§ EXERCISE: Copy, word for word, each line of the data below from the first through the line containing "left back paw: (500, 507)", and stop there.

═════ RECORDS FOR THIS EXERCISE

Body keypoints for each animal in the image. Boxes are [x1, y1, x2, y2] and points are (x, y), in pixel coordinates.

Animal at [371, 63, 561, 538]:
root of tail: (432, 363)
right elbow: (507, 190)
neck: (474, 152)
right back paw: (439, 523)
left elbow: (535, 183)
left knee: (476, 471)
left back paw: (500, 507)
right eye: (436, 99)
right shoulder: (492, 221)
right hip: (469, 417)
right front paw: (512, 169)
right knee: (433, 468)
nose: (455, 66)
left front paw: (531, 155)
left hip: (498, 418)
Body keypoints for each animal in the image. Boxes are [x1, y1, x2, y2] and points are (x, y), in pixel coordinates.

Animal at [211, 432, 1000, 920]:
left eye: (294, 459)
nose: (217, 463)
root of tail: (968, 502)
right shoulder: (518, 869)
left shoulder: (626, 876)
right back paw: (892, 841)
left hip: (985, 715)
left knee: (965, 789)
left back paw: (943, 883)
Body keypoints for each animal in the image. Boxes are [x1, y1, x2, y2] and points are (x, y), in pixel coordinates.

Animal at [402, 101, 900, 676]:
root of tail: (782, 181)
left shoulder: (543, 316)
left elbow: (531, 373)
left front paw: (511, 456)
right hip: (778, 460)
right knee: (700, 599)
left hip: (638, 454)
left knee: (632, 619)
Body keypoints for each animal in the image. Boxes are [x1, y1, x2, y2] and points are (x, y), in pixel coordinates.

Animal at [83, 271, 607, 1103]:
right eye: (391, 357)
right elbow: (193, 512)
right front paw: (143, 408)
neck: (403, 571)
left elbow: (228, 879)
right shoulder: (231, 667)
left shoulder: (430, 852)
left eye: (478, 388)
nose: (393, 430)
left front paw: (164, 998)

══════════

§ RESPONSE TO THE EXERCISE:
Body keypoints for each animal in the image. Boxes are [x1, y1, x2, y2] and points are (x, y), in pixel coordinates.

Animal at [371, 63, 561, 538]:
root of tail: (432, 363)
right elbow: (507, 190)
neck: (474, 152)
right back paw: (439, 523)
left elbow: (535, 183)
left knee: (476, 471)
left back paw: (500, 507)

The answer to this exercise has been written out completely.